A amante desprezada. |
Ainda, a cidade de Nova Roma ganha: a crise habitacional dado momento é substituída por uma catástrofe, quando o satélite soviético Cartago despenca sobre a cidade quase a destruindo por inteiro, e o megalon é a única solução possível. Não bastasse, as coisas se consertam na medida do possível, com o arrependimento de Esposito e o oportunismo de Voight, este, ao fim da vida - e do filme - dedicando sua vasta fortuna em benefício da reforma: a massa apenas aparece para ser manipulada por parte da elite da cidade, e salva pela outra parte.

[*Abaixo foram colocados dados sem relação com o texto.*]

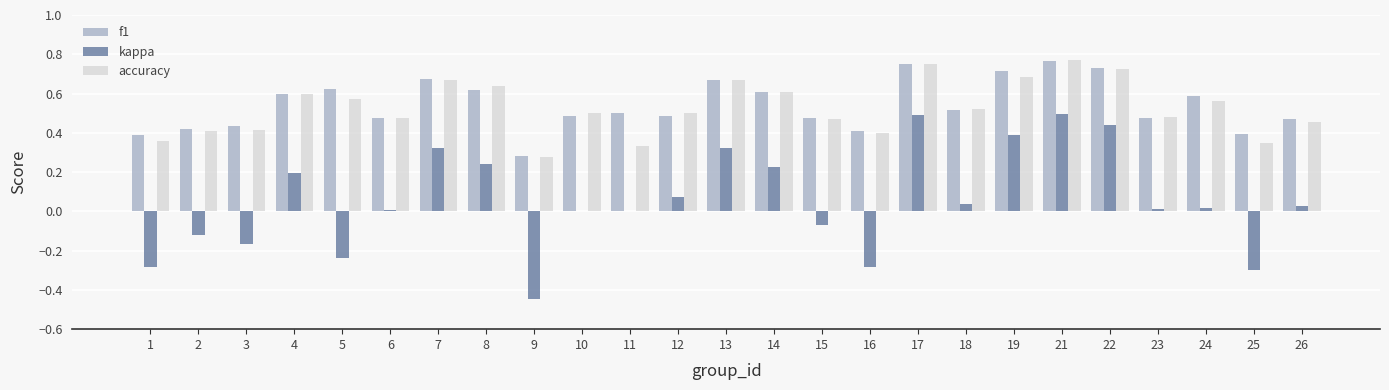

How many groups of bars are there?

25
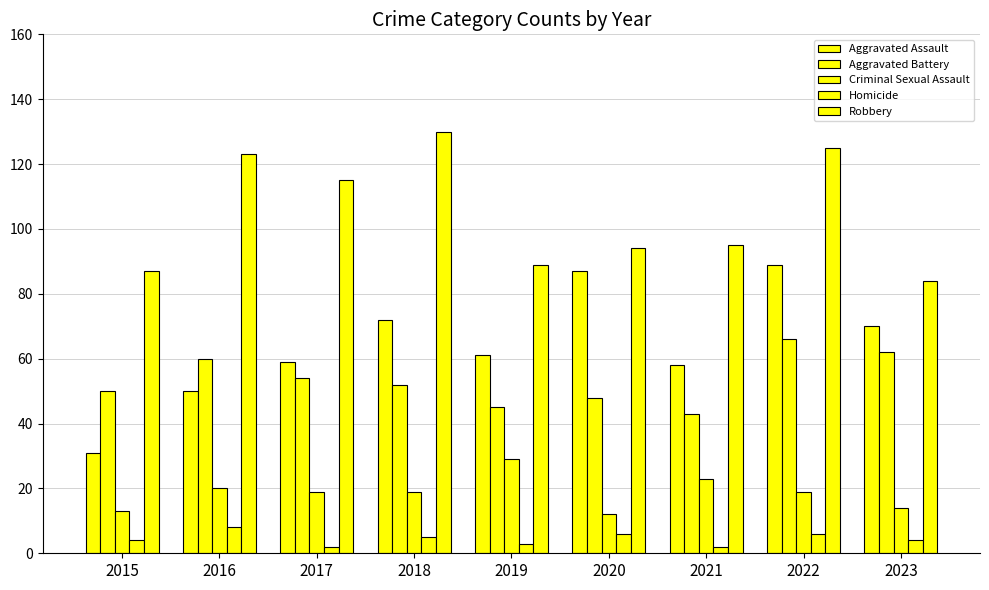

How many bars are there in total?

45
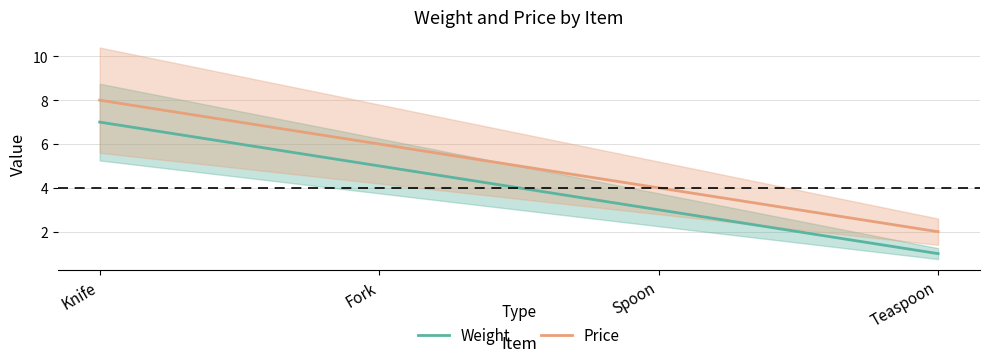

How many values in the Weight series are below 5?

2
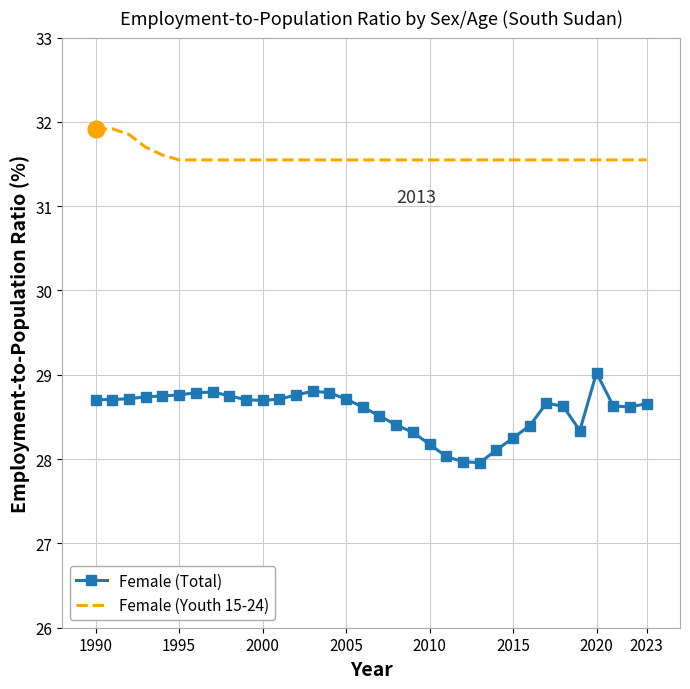

What is the difference between the maximum and minimum values in the Female (Youth 15-24) series?

0.4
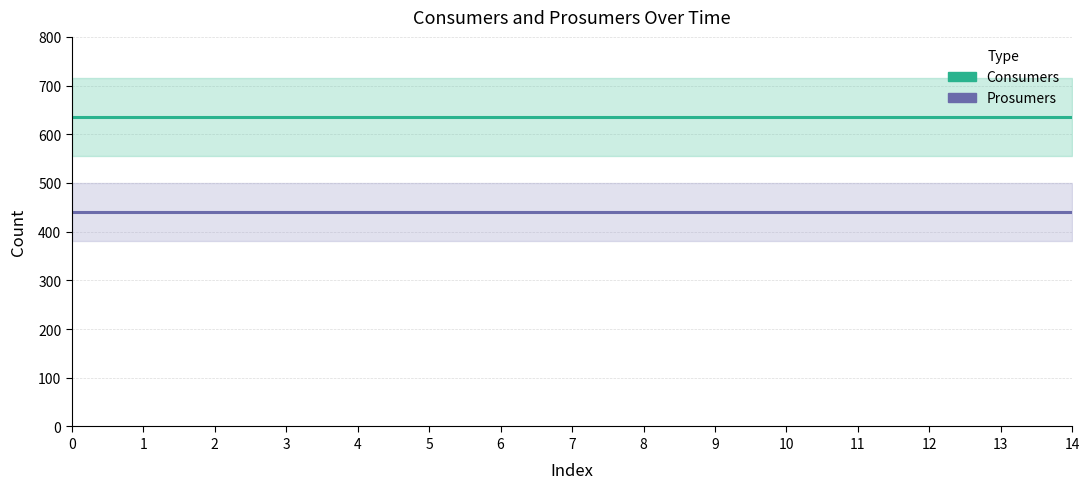

List the series in order of their overall mean, highest first.

Consumers, Prosumers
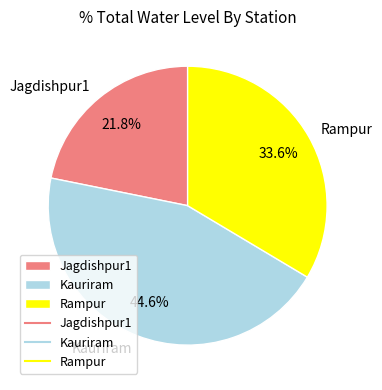

What percentage do Rampur and Jagdishpur1 together represent?

55.4%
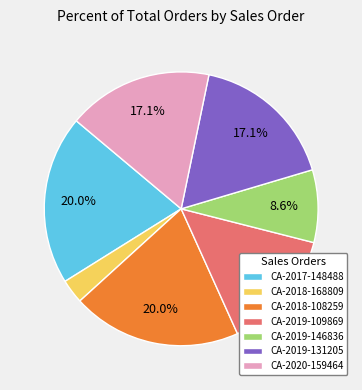

To the nearest percent, what is the combined percentage of CA-2020-159464 and CA-2017-148488?

37%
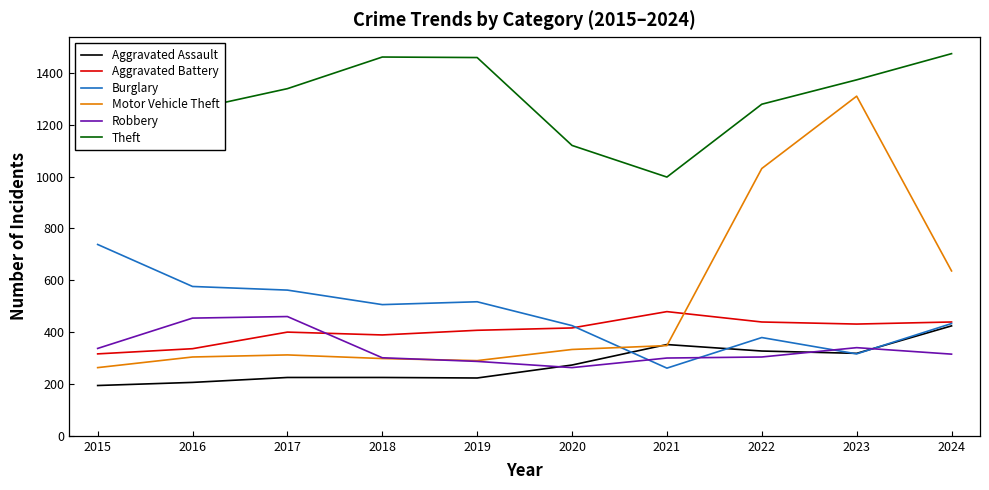

What is the difference between the maximum and minimum values in the Burglary series?

477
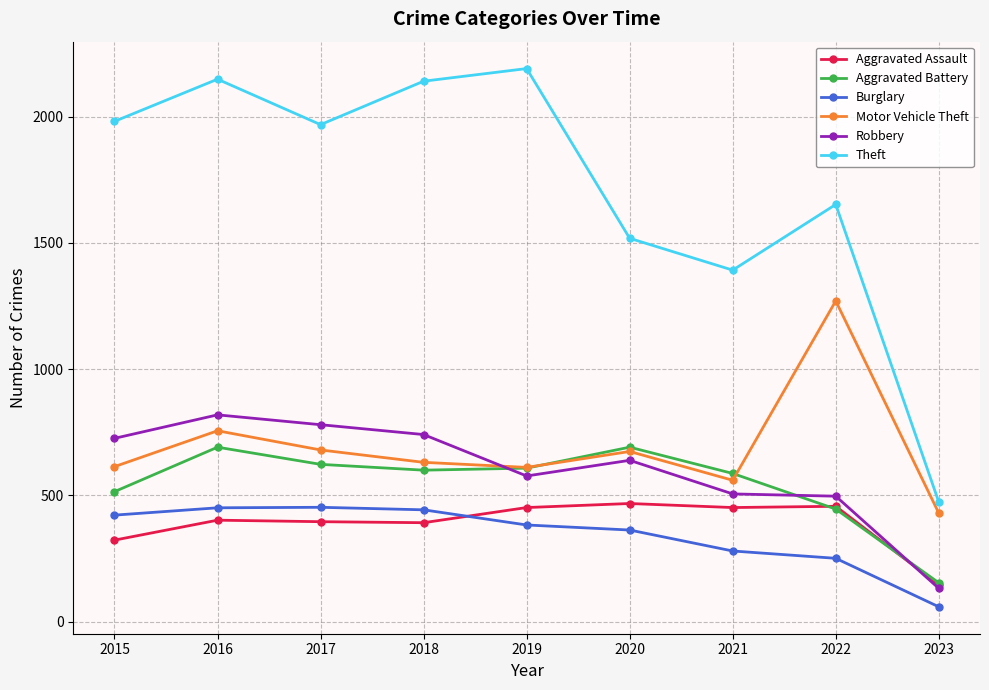

Which series has the largest range (max minus min)?

Theft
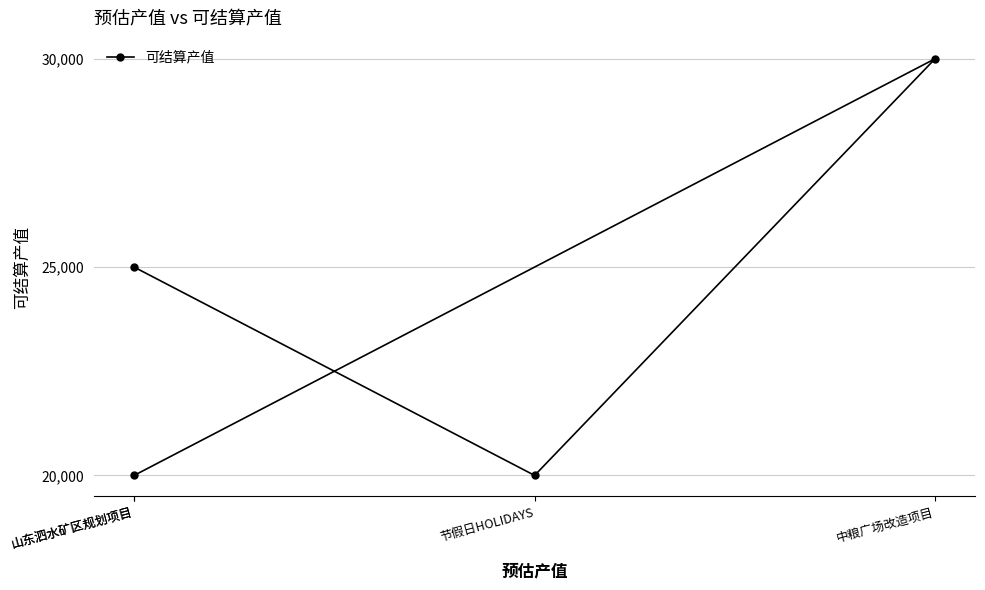

What is the change in value from 山东泗水矿区规划项目 to 节假日HOLIDAYS?

-5000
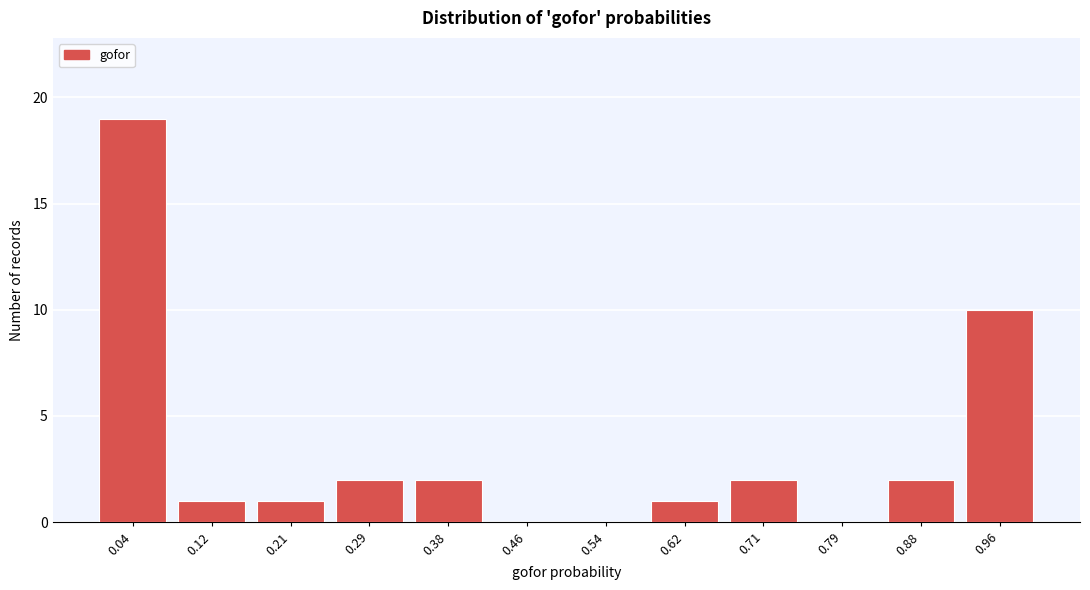

Reading left to right, transcribe all the data shown in this chart.

0.04=19	0.12=1	0.21=1	0.29=2	0.38=2	0.46=0	0.54=0	0.62=1	0.71=2	0.79=0	0.88=2	0.96=10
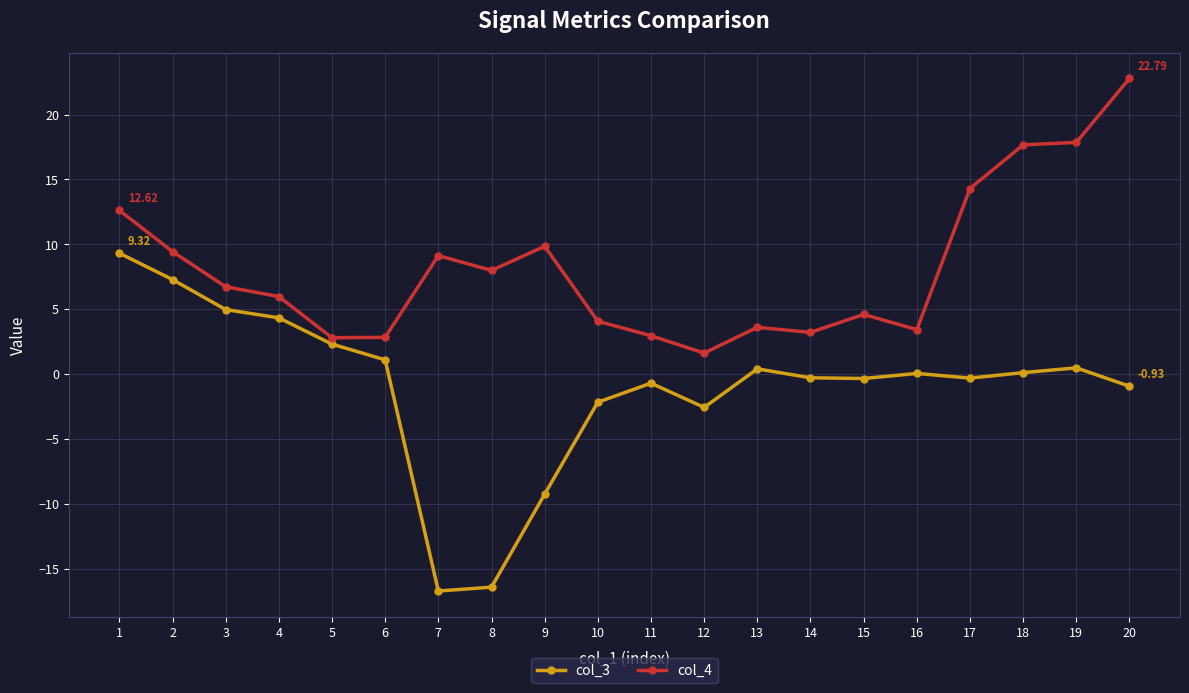

Which series has the largest range (max minus min)?

col_3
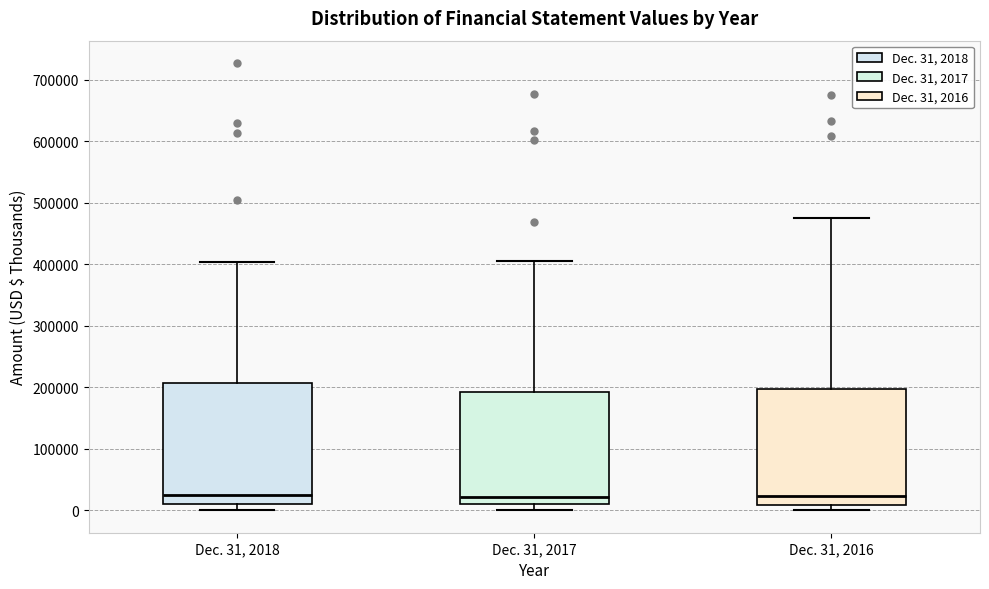

Reading left to right, read every box against the y-axis: the position of its median line, the range the box covers, and the ends of its whiskers. The values are not printed on the chart, so give them approximately, as read against the axis.

Dec. 31, 2018: median 20000, box 10000 to 210000, whiskers 0 to 400000
Dec. 31, 2017: median 20000, box 10000 to 190000, whiskers 0 to 410000
Dec. 31, 2016: median 20000, box 10000 to 200000, whiskers 0 to 480000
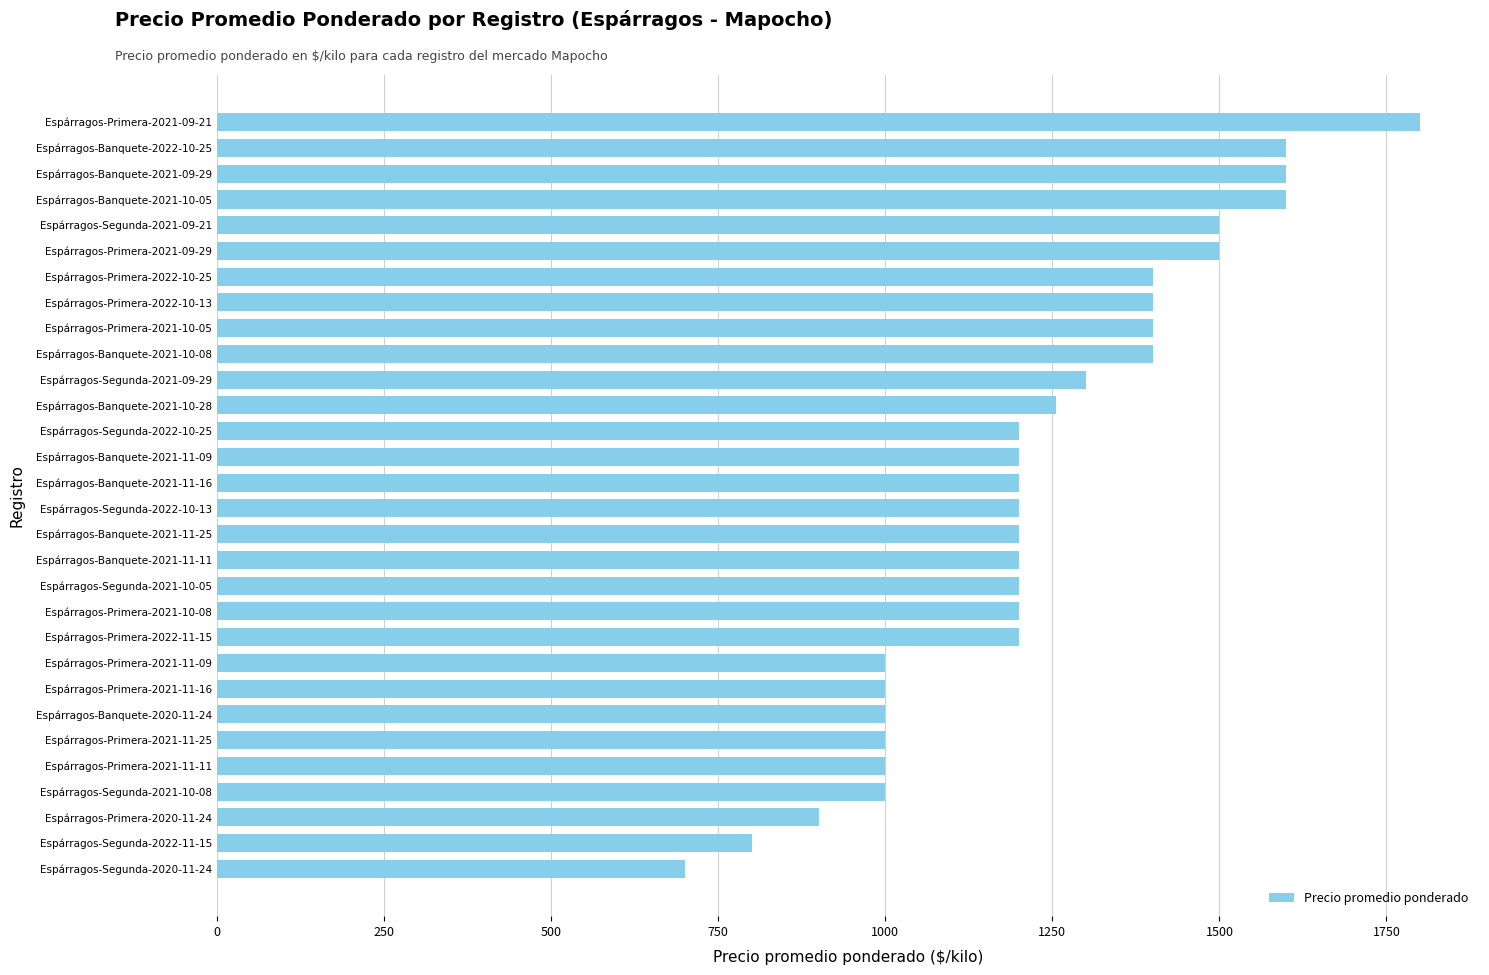

What is the difference between the maximum and minimum values?

1100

Perdura também uma "lição de moral" bem ao gosto do americano médio, sobre a necessidade de "ir em frente", to move on, e deixar as dores e culpas do passado no que já foi, aceitar e ficar bem com as novas conquistas.
Por último, há também uma espécie de ranço ayn-randiano no protagonista: afinal, é um arquiteto genial incompreendido por muitos, invejado e detestado por gente em posição de mando e que não tem seu brilho. Aqui, ele ainda é o inventor do megalon, e mesmo consegue manipular o próprio Tempo, como figura para a visão que ele tem. Acho que particularmente essa referência ideológica é inevitável para o diretor, cuja geração não conseguiu escapar ao fascínio dessas ideias.
A coisa toda conspira na direção de um final feliz. Bem, há uma resenha muito boa de Raissa Ferreira em seu blog, que fala, entre outras coisas, da escolha pelo otimismo e esperança - algo cada vez mais necessário em nossas histórias, nestes dias que passam. O que é corretíssimo - mas, a princípio, me passou a ideia de que seria um engessamento de alguma fórmula antiga. Novamente... pode ser apenas eu.
Tudo isso, portanto, torna o filme não tão avançado como a forma tanto sugere... mas, definitivamente, não impede de ter seu brilho próprio.
Sendo assim, no final das contas fico feliz que Megalópolis tenha sido feito: e recomendo de coração.